**Activity:**
Could you report every line of the listing below that holds the word "down"?

━━━━━━━━━━━━━━━━

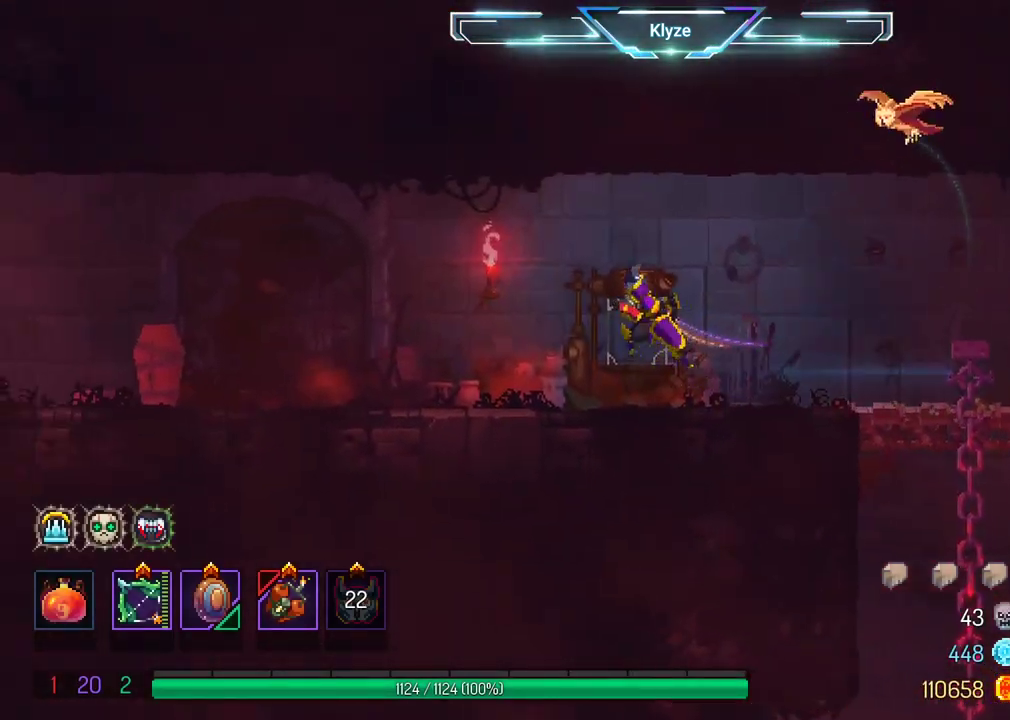
{"buttons": ["DPAD_LEFT"], "left_stick": "center", "right_stick": "center", "events": [[50, "A", "up"], [267, "B", "down"], [417, "B", "up"]]}
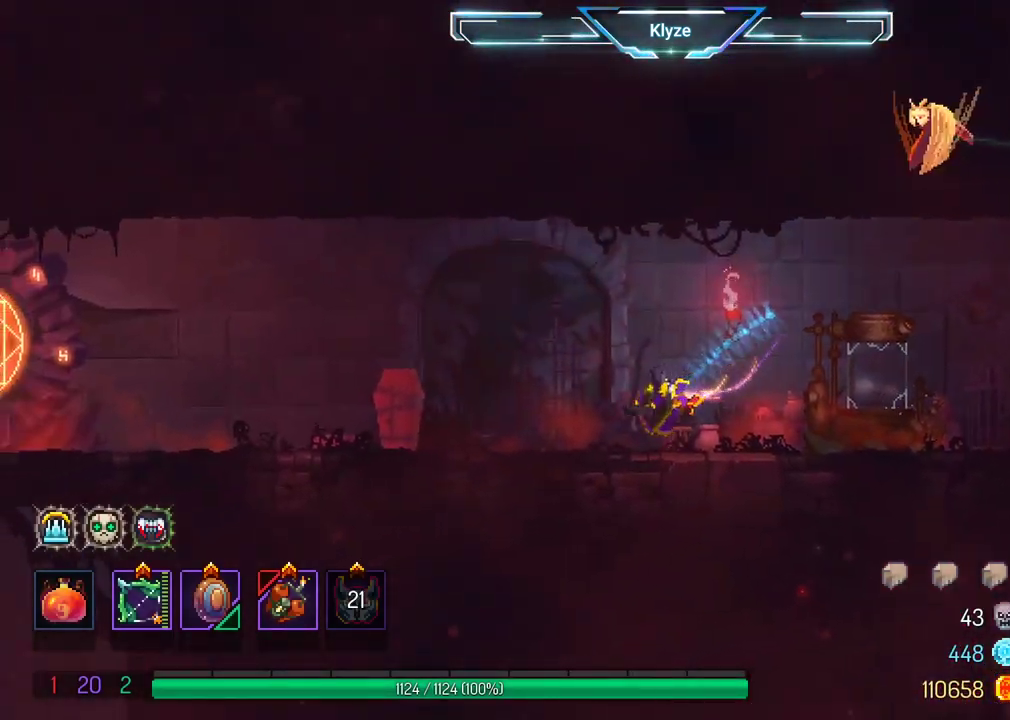
{"buttons": ["DPAD_LEFT"], "left_stick": "center", "right_stick": "center", "events": [[100, "A", "down"], [233, "A", "up"]]}
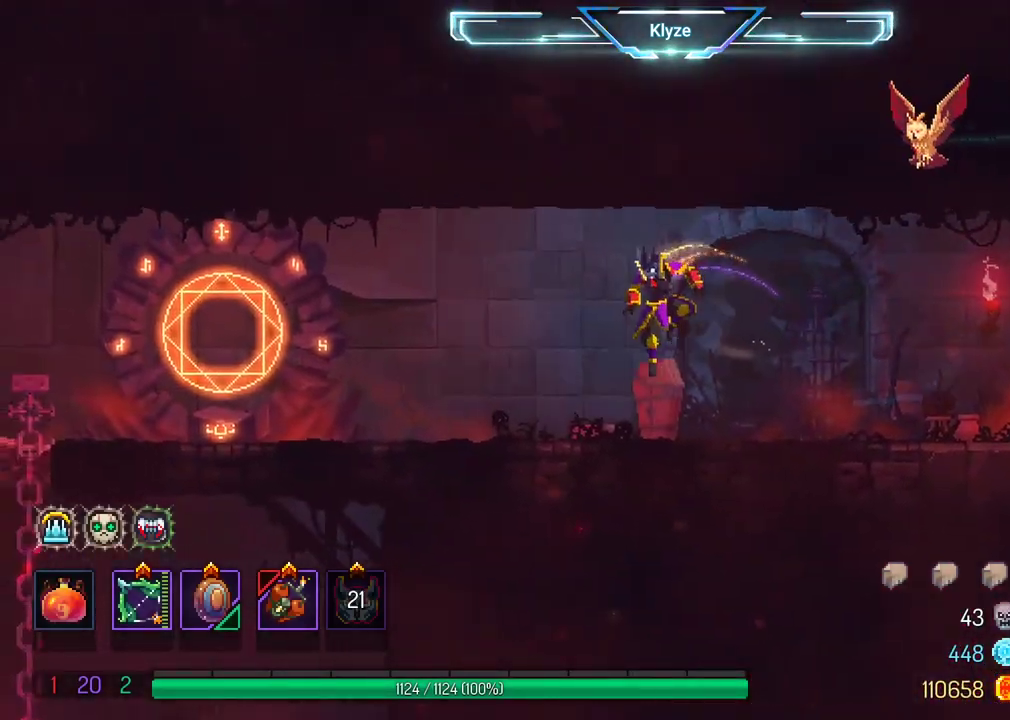
{"buttons": ["DPAD_LEFT"], "left_stick": "center", "right_stick": "center", "events": [[50, "B", "down"], [200, "B", "up"]]}
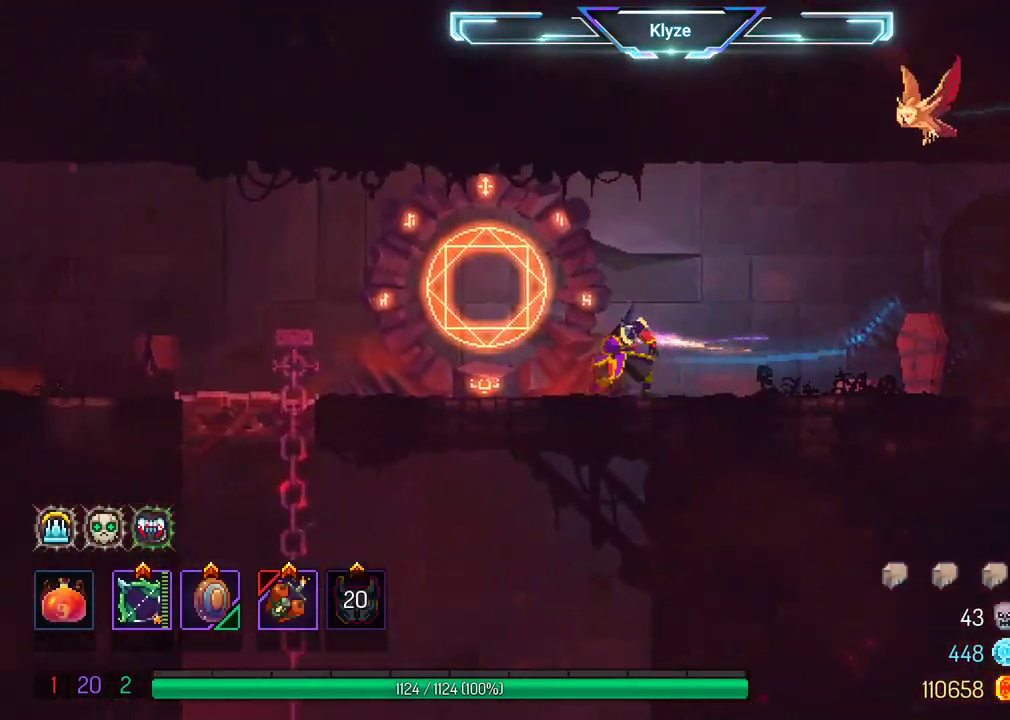
{"buttons": ["DPAD_LEFT"], "left_stick": "center", "right_stick": "center", "events": []}
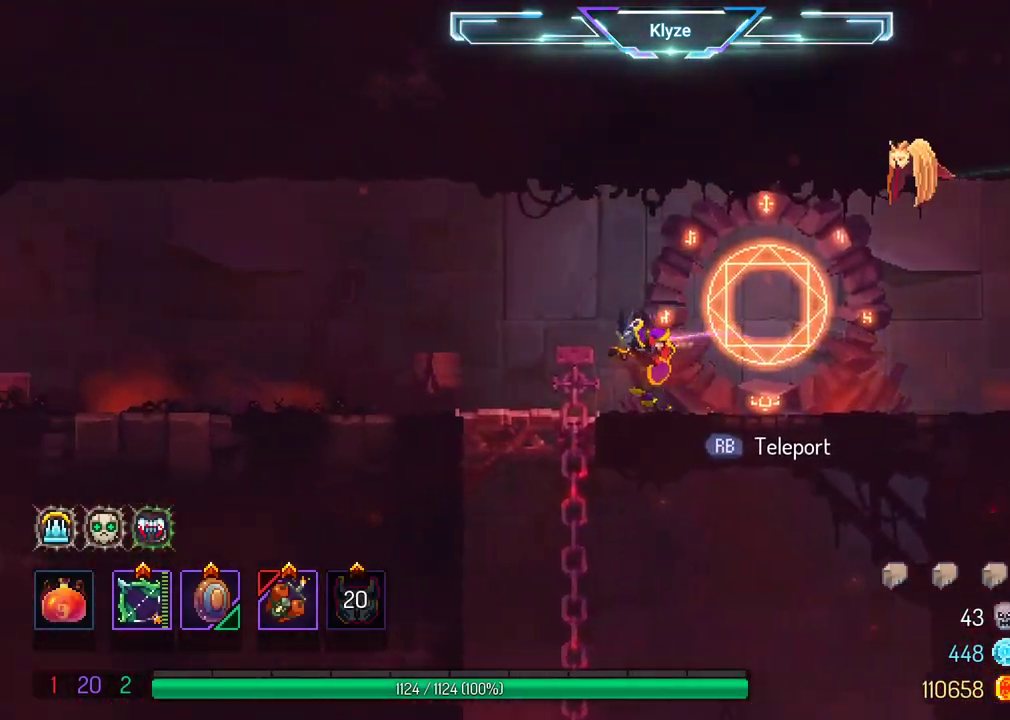
{"buttons": [], "left_stick": "center", "right_stick": "center", "events": [[117, "DPAD_DOWN", "down"], [167, "DPAD_LEFT", "up"], [317, "DPAD_RIGHT", "down"], [333, "DPAD_DOWN", "up"], [417, "DPAD_RIGHT", "up"]]}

━━━━━━━━━━━━━━━━

**Answer section:**
{"buttons": ["DPAD_LEFT"], "left_stick": "center", "right_stick": "center", "events": [[50, "A", "up"], [267, "B", "down"], [417, "B", "up"]]}
{"buttons": ["DPAD_LEFT"], "left_stick": "center", "right_stick": "center", "events": [[100, "A", "down"], [233, "A", "up"]]}
{"buttons": ["DPAD_LEFT"], "left_stick": "center", "right_stick": "center", "events": [[50, "B", "down"], [200, "B", "up"]]}
{"buttons": [], "left_stick": "center", "right_stick": "center", "events": [[117, "DPAD_DOWN", "down"], [167, "DPAD_LEFT", "up"], [317, "DPAD_RIGHT", "down"], [333, "DPAD_DOWN", "up"], [417, "DPAD_RIGHT", "up"]]}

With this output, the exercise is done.